HAL Ashby’s debut film The Landlord hasn’t had quite the same lasting impact as more celebrated efforts such as Shampoo, Harold & Maude or The Last Detail, but it’s ripe for rediscovery.

The Landlord

StudioCanal, £15.99

First released in 1970, this social comedy captured the changing mood of late 1960s America and reflected the then-nascent New Hollywood’s brief ability to be relevant, daring and experimental. It also featured a revelatory performance from Beau Bridges that makes me wonder why his career didn’t flourish in quite the same way as that of his younger brother Jeff (who starred in Ashby’s final film, 8 Million Ways to Die). Bridges plays Elgar, a trust-fund kid from a wealthy New York family whose need to strike out on his own sees him purchasing a Brooklyn tenement slum. His plan is to turn it into an urban palace for himself; instead, as he becomes more and more involved with his black tenants, his gentrification plans gradually take a back seat to his innate need to rebel. What’s striking about The Landlord is the way in which Ashby, already an Academy Award-winning editor by this point, fluidly flits between broad satire, nuanced character work and poignant drama: this is a film that not only celebrates the spirit of the counterculture while recognising its limitations, it takes sideswipes at Nixon’s America and the country’s poor race relations without bashing us over the head with polemic.

Who Dares Wins

Arrow, £19.99

Coming from the opposite political point of view, Who Dares Wins makes its debut on Blu-Ray and still feels as outrageously right-wing as it did when first released in Thatcher’s Britain in 1982. It’s also still kind of amazing. Inspired by the Iranian Embassy siege of 1980, it stars The Professionals’ Lewis Collins as a hardnut SAS officer kicked out of his unit in order to infiltrate anti-nuke terrorists – led by Judy Davis – whose crazy plan to get their point across involves holding a bunch of politicians hostage until a nuclear device is dropped on Scotland.
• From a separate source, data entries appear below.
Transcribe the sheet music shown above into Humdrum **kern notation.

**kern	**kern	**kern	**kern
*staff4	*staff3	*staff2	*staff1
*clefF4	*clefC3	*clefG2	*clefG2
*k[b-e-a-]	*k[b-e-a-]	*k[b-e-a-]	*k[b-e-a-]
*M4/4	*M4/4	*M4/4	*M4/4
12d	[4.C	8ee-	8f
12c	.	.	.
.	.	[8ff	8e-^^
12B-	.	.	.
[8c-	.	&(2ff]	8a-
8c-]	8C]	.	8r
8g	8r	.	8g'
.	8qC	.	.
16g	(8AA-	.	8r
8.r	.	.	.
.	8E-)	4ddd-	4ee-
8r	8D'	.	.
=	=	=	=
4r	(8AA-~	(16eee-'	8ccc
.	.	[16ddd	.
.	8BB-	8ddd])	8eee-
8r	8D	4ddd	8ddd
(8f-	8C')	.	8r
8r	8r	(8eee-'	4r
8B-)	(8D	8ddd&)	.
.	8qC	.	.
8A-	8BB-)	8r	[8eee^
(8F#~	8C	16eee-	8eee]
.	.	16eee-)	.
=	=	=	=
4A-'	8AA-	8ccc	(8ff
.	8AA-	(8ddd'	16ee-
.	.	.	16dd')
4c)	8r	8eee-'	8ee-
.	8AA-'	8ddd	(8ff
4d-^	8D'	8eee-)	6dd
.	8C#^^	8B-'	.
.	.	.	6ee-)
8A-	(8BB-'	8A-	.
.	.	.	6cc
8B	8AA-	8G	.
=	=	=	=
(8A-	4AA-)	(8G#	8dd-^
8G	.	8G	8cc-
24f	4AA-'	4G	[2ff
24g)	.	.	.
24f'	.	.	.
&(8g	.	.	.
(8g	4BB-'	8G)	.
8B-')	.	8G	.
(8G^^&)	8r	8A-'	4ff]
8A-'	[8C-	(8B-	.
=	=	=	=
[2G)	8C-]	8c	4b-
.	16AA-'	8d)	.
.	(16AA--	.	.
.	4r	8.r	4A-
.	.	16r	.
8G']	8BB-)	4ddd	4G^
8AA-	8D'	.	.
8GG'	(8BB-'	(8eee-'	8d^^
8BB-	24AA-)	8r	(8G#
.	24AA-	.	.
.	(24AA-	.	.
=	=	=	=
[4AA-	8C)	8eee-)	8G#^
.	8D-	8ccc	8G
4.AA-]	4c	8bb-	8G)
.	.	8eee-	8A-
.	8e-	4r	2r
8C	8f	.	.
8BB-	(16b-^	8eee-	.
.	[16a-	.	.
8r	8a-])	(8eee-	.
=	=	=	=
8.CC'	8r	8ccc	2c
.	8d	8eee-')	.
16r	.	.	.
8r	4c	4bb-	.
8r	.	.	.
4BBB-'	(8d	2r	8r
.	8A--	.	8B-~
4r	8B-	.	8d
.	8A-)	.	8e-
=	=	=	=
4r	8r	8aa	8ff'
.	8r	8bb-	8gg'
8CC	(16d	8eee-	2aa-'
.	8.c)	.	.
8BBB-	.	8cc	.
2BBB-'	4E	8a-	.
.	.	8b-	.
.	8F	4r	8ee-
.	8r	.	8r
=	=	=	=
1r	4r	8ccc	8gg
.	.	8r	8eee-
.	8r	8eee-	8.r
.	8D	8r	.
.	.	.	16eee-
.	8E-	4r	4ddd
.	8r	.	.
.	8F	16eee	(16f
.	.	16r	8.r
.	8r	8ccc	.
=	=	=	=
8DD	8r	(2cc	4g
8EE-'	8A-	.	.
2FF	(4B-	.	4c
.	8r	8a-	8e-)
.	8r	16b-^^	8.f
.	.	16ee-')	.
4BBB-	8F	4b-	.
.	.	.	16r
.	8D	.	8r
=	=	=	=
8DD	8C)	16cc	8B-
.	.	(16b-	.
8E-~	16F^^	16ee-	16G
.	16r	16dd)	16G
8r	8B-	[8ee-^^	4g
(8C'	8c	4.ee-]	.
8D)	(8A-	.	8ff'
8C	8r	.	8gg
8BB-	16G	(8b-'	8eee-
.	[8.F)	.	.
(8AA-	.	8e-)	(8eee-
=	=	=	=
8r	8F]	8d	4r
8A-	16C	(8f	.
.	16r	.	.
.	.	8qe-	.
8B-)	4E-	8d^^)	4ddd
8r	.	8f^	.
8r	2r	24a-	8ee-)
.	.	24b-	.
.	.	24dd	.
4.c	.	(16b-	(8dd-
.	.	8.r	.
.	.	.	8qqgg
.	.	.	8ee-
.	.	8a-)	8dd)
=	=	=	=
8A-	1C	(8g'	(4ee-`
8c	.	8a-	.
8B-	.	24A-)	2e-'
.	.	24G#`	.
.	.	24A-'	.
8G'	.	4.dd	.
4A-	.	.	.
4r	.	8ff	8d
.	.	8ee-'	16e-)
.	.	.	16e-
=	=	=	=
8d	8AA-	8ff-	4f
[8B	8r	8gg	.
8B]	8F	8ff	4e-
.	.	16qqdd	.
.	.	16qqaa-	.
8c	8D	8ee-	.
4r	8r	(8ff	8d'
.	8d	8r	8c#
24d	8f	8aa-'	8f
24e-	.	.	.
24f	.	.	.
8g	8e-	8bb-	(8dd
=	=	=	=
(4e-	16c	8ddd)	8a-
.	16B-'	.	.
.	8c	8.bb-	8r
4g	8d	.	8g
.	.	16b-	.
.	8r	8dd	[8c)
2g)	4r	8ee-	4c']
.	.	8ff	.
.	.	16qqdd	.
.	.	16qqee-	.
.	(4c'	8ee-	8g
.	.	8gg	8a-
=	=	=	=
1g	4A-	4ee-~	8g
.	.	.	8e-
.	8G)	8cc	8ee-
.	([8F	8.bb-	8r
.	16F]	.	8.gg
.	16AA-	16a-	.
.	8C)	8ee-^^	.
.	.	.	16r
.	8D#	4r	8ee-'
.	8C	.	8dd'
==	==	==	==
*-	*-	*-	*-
Davis (who gives a proper performance) disowned the film, and Lewis’s movie career sadly never took off (his subsequent Bond audition was apparently deemed too aggressive), but it’s still incredibly watchable and the final SAS attack – soundtracked by Roy Budd’s wah-wah inflected score – makes for ten of the best minutes in British cinema. And I’m only half-joking about that.